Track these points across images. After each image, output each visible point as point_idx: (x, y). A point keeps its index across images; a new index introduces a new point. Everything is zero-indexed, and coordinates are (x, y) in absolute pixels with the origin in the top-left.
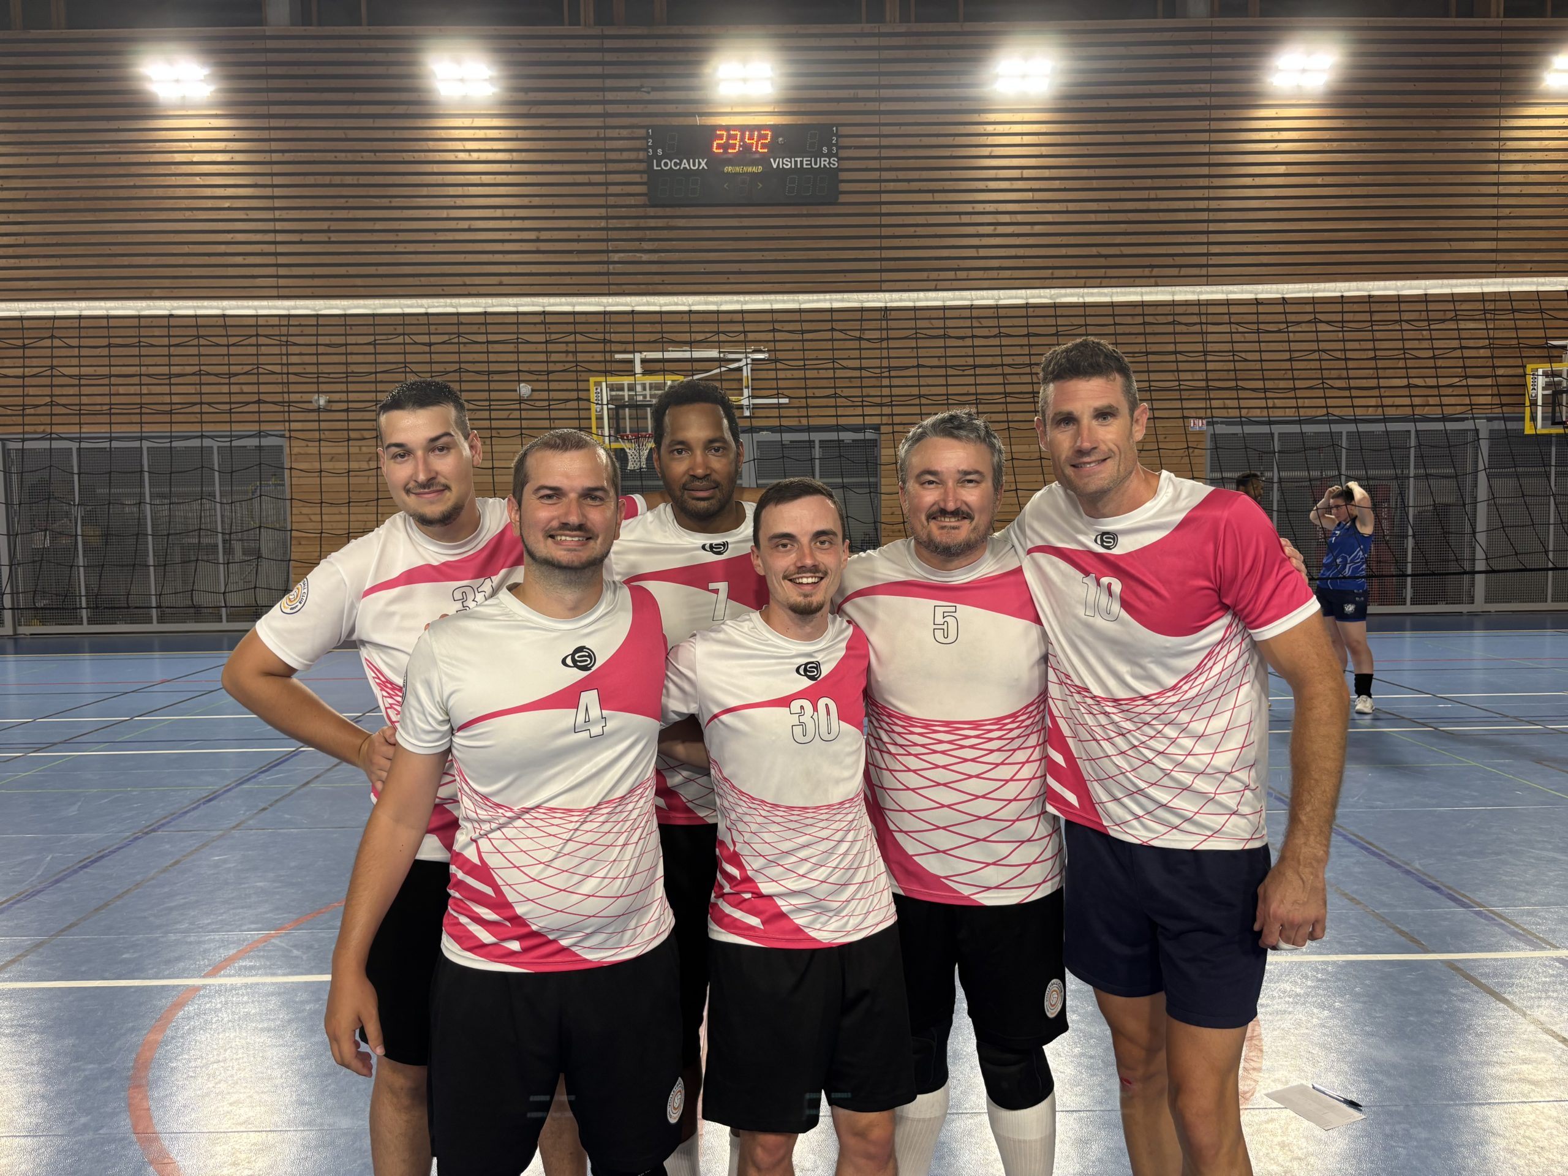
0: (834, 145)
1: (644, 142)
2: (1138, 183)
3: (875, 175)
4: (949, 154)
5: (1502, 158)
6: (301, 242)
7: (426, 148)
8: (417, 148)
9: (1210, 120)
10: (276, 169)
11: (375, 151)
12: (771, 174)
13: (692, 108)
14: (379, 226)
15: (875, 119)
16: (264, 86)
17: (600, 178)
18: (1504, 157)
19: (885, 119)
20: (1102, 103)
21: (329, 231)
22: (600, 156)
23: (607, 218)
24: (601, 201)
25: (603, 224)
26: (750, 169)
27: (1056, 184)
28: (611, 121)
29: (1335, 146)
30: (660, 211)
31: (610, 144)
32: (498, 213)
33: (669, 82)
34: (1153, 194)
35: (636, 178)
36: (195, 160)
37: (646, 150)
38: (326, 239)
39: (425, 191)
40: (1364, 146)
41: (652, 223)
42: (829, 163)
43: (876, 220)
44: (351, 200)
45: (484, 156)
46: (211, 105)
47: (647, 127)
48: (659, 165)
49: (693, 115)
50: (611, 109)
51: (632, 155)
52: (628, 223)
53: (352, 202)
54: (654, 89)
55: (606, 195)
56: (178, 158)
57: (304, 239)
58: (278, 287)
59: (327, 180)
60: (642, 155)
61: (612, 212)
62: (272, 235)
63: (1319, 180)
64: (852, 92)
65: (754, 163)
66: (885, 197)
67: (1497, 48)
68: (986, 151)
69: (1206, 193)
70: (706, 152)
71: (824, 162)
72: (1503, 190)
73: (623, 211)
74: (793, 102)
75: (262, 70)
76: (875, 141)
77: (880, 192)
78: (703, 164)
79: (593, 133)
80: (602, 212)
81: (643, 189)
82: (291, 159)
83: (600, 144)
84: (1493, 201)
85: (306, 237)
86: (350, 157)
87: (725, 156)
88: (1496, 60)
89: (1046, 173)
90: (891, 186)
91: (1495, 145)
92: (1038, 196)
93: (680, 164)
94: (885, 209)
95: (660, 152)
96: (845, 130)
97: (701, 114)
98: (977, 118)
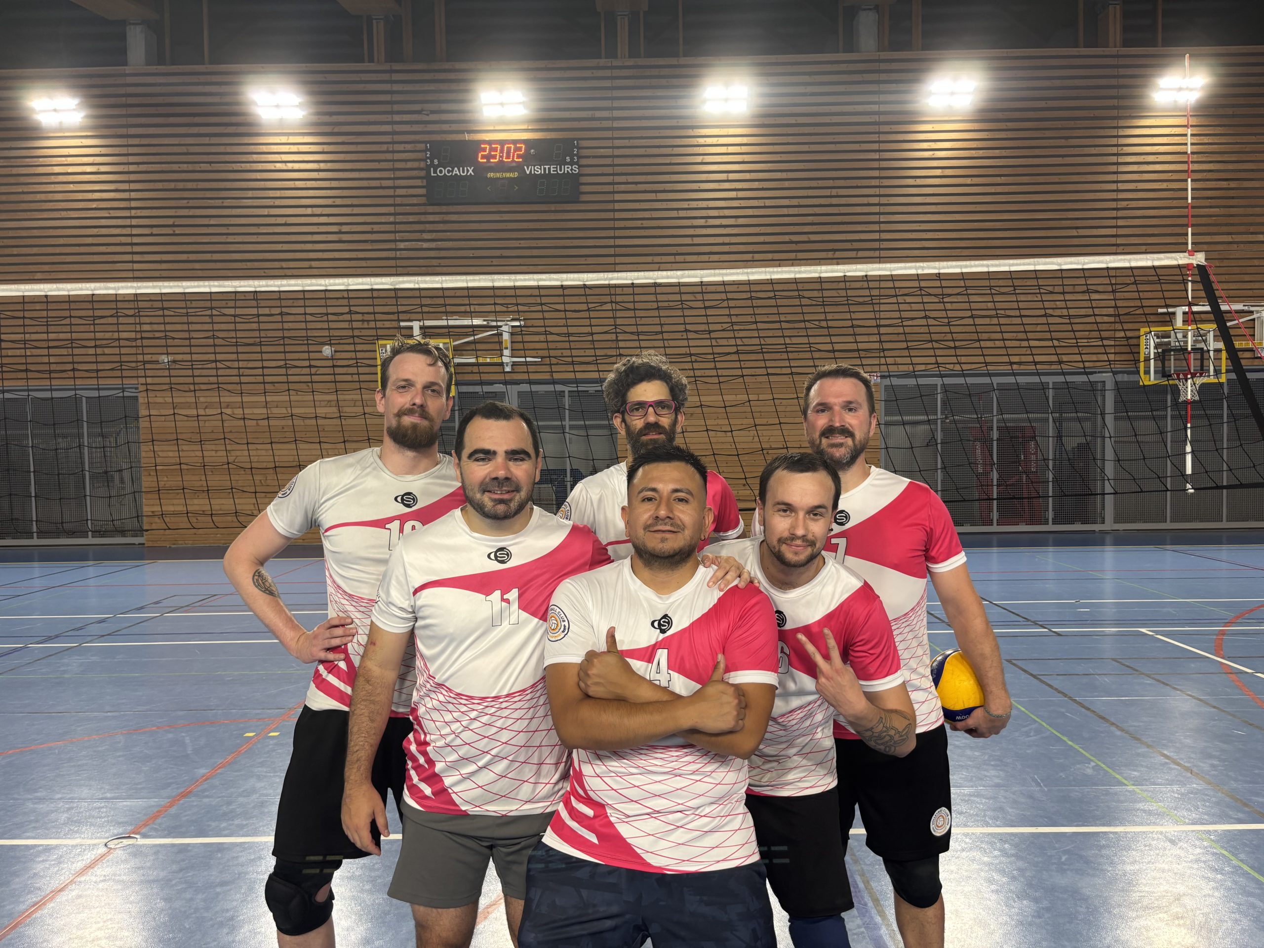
0: (575, 155)
1: (424, 154)
2: (821, 183)
3: (609, 179)
4: (668, 162)
5: (1120, 160)
6: (152, 235)
7: (251, 160)
8: (244, 160)
9: (879, 133)
10: (133, 177)
11: (210, 163)
12: (524, 178)
13: (461, 127)
14: (213, 221)
15: (609, 134)
16: (124, 113)
17: (389, 183)
18: (1121, 159)
19: (617, 134)
20: (792, 120)
21: (174, 226)
22: (389, 165)
23: (395, 214)
24: (390, 201)
25: (392, 219)
26: (508, 175)
27: (756, 185)
28: (397, 138)
29: (981, 153)
30: (437, 209)
31: (397, 156)
32: (309, 211)
33: (444, 106)
34: (834, 192)
35: (418, 182)
36: (69, 171)
37: (425, 160)
38: (171, 232)
39: (250, 194)
40: (1004, 153)
41: (431, 218)
42: (572, 170)
43: (610, 215)
44: (191, 201)
45: (297, 166)
46: (82, 129)
47: (426, 142)
48: (435, 172)
49: (462, 132)
50: (398, 128)
51: (415, 165)
52: (411, 218)
53: (192, 203)
54: (433, 112)
55: (394, 196)
56: (57, 170)
57: (154, 232)
58: (133, 270)
59: (172, 185)
60: (422, 165)
61: (399, 209)
62: (129, 229)
63: (968, 181)
64: (590, 113)
65: (511, 170)
66: (618, 197)
67: (1114, 72)
68: (699, 159)
69: (877, 191)
70: (474, 162)
71: (567, 169)
72: (1121, 186)
73: (408, 209)
74: (542, 121)
75: (123, 100)
76: (609, 152)
77: (614, 192)
78: (470, 171)
79: (384, 147)
80: (391, 210)
81: (423, 191)
82: (144, 169)
83: (389, 156)
84: (1113, 195)
85: (155, 231)
86: (190, 167)
87: (488, 164)
88: (1113, 82)
89: (747, 176)
90: (623, 188)
91: (1114, 150)
92: (741, 194)
93: (452, 171)
94: (617, 206)
95: (436, 162)
96: (584, 143)
97: (469, 132)
98: (691, 132)
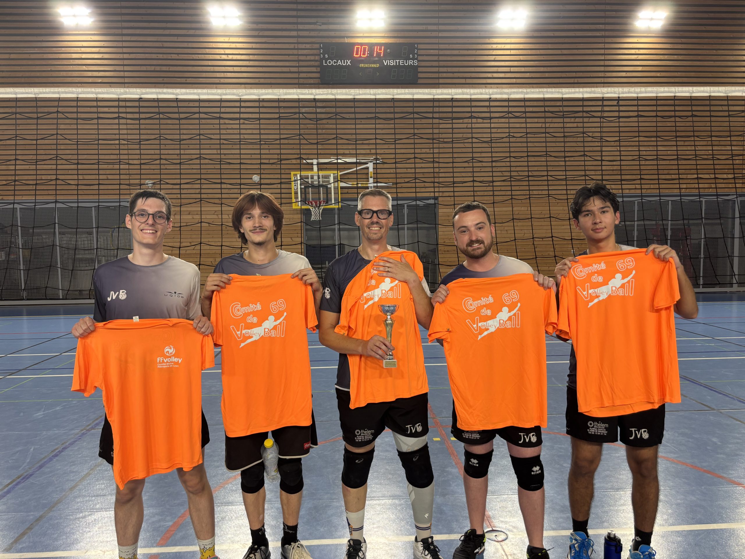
0: (416, 54)
1: (318, 51)
2: (568, 75)
3: (436, 69)
4: (473, 59)
7: (205, 52)
8: (200, 52)
9: (605, 43)
10: (126, 62)
11: (178, 54)
12: (383, 68)
13: (342, 34)
15: (436, 41)
16: (120, 19)
17: (295, 69)
19: (441, 41)
20: (551, 34)
22: (296, 58)
24: (296, 81)
26: (373, 66)
28: (301, 40)
31: (301, 52)
32: (243, 87)
33: (331, 20)
35: (314, 69)
36: (83, 57)
37: (319, 55)
39: (204, 75)
42: (413, 63)
46: (90, 29)
47: (320, 43)
48: (326, 63)
49: (343, 37)
50: (301, 33)
51: (312, 58)
54: (323, 24)
55: (299, 78)
56: (74, 56)
60: (317, 58)
63: (658, 74)
64: (424, 26)
65: (374, 62)
66: (441, 81)
68: (492, 58)
70: (351, 57)
71: (410, 62)
74: (395, 31)
75: (119, 11)
76: (436, 52)
77: (439, 78)
78: (349, 63)
79: (292, 46)
81: (317, 75)
82: (134, 57)
83: (295, 52)
86: (165, 56)
87: (360, 59)
89: (523, 69)
90: (445, 75)
93: (337, 63)
94: (441, 87)
95: (326, 56)
96: (420, 46)
97: (348, 37)
98: (487, 41)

• • •

▸ **How to complete this task**:
Extract every line of the material above verbatim, leaving out the pictures.

▸ **Written answer**:
Track these points across images. After each image, output each visible point as point_idx: (x, y). A point keeps its index across images; a new index introduces a new point. Everything is zero-indexed, and coordinates are (x, y) in absolute pixels with the origin in the top-left.
0: (834, 145)
1: (644, 142)
2: (1138, 183)
3: (875, 175)
4: (949, 154)
5: (1502, 158)
6: (301, 242)
7: (426, 148)
8: (417, 148)
9: (1210, 120)
10: (276, 169)
11: (375, 151)
12: (771, 174)
13: (692, 108)
14: (379, 226)
15: (875, 119)
16: (264, 86)
17: (600, 178)
18: (1504, 157)
19: (885, 119)
20: (1102, 103)
21: (329, 231)
22: (600, 156)
23: (607, 218)
24: (601, 201)
25: (603, 224)
26: (750, 169)
27: (1056, 184)
28: (611, 121)
29: (1335, 146)
30: (660, 211)
31: (610, 144)
32: (498, 213)
33: (669, 82)
34: (1153, 194)
35: (636, 178)
36: (195, 160)
37: (646, 150)
38: (326, 239)
39: (425, 191)
40: (1364, 146)
41: (652, 223)
42: (829, 163)
43: (876, 220)
44: (351, 200)
45: (484, 156)
46: (211, 105)
47: (647, 127)
48: (659, 165)
49: (693, 115)
50: (611, 109)
51: (632, 155)
52: (628, 223)
53: (352, 202)
54: (654, 89)
55: (606, 195)
56: (178, 158)
57: (304, 239)
58: (278, 287)
59: (327, 180)
60: (642, 155)
61: (612, 212)
62: (272, 235)
63: (1319, 180)
64: (852, 92)
65: (754, 163)
66: (885, 197)
67: (1497, 48)
68: (986, 151)
69: (1206, 193)
70: (706, 152)
71: (824, 162)
72: (1503, 190)
73: (623, 211)
74: (793, 102)
75: (262, 70)
76: (875, 141)
77: (880, 192)
78: (703, 164)
79: (593, 133)
80: (602, 212)
81: (643, 189)
82: (291, 159)
83: (600, 144)
84: (1493, 201)
85: (306, 237)
86: (350, 157)
87: (725, 156)
88: (1496, 60)
89: (1046, 173)
90: (891, 186)
91: (1495, 145)
92: (1038, 196)
93: (680, 164)
94: (885, 209)
95: (660, 152)
96: (845, 130)
97: (701, 114)
98: (977, 118)
0: (575, 155)
1: (424, 154)
2: (821, 183)
3: (609, 179)
4: (668, 162)
5: (1120, 160)
6: (152, 235)
7: (251, 160)
8: (244, 160)
9: (879, 133)
10: (133, 177)
11: (210, 163)
12: (524, 178)
13: (461, 127)
14: (213, 221)
15: (609, 134)
16: (124, 113)
17: (389, 183)
18: (1121, 159)
19: (617, 134)
20: (792, 120)
21: (174, 226)
22: (389, 165)
23: (395, 214)
24: (390, 201)
25: (392, 219)
26: (508, 175)
27: (756, 185)
28: (397, 138)
29: (981, 153)
30: (437, 209)
31: (397, 156)
32: (309, 211)
33: (444, 106)
34: (834, 192)
35: (418, 182)
36: (69, 171)
37: (425, 160)
38: (171, 232)
39: (250, 194)
40: (1004, 153)
41: (431, 218)
42: (572, 170)
43: (610, 215)
44: (191, 201)
45: (297, 166)
46: (82, 129)
47: (426, 142)
48: (435, 172)
49: (462, 132)
50: (398, 128)
51: (415, 165)
52: (411, 218)
53: (192, 203)
54: (433, 112)
55: (394, 196)
56: (57, 170)
57: (154, 232)
58: (133, 270)
59: (172, 185)
60: (422, 165)
61: (399, 209)
62: (129, 229)
63: (968, 181)
64: (590, 113)
65: (511, 170)
66: (618, 197)
67: (1114, 72)
68: (699, 159)
69: (877, 191)
70: (474, 162)
71: (567, 169)
72: (1121, 186)
73: (408, 209)
74: (542, 121)
75: (123, 100)
76: (609, 152)
77: (614, 192)
78: (470, 171)
79: (384, 147)
80: (391, 210)
81: (423, 191)
82: (144, 169)
83: (389, 156)
84: (1113, 195)
85: (155, 231)
86: (190, 167)
87: (488, 164)
88: (1113, 82)
89: (747, 176)
90: (623, 188)
91: (1114, 150)
92: (741, 194)
93: (452, 171)
94: (617, 206)
95: (436, 162)
96: (584, 143)
97: (469, 132)
98: (691, 132)
0: (416, 54)
1: (318, 51)
2: (568, 75)
3: (436, 69)
4: (473, 59)
7: (205, 52)
8: (200, 52)
9: (605, 43)
10: (126, 62)
11: (178, 54)
12: (383, 68)
13: (342, 34)
15: (436, 41)
16: (120, 19)
17: (295, 69)
19: (441, 41)
20: (551, 34)
22: (296, 58)
24: (296, 81)
26: (373, 66)
28: (301, 40)
31: (301, 52)
32: (243, 87)
33: (331, 20)
35: (314, 69)
36: (83, 57)
37: (319, 55)
39: (204, 75)
42: (413, 63)
46: (90, 29)
47: (320, 43)
48: (326, 63)
49: (343, 37)
50: (301, 33)
51: (312, 58)
54: (323, 24)
55: (299, 78)
56: (74, 56)
60: (317, 58)
63: (658, 74)
64: (424, 26)
65: (374, 62)
66: (441, 81)
68: (492, 58)
70: (351, 57)
71: (410, 62)
74: (395, 31)
75: (119, 11)
76: (436, 52)
77: (439, 78)
78: (349, 63)
79: (292, 46)
81: (317, 75)
82: (134, 57)
83: (295, 52)
86: (165, 56)
87: (360, 59)
89: (523, 69)
90: (445, 75)
93: (337, 63)
94: (441, 87)
95: (326, 56)
96: (420, 46)
97: (348, 37)
98: (487, 41)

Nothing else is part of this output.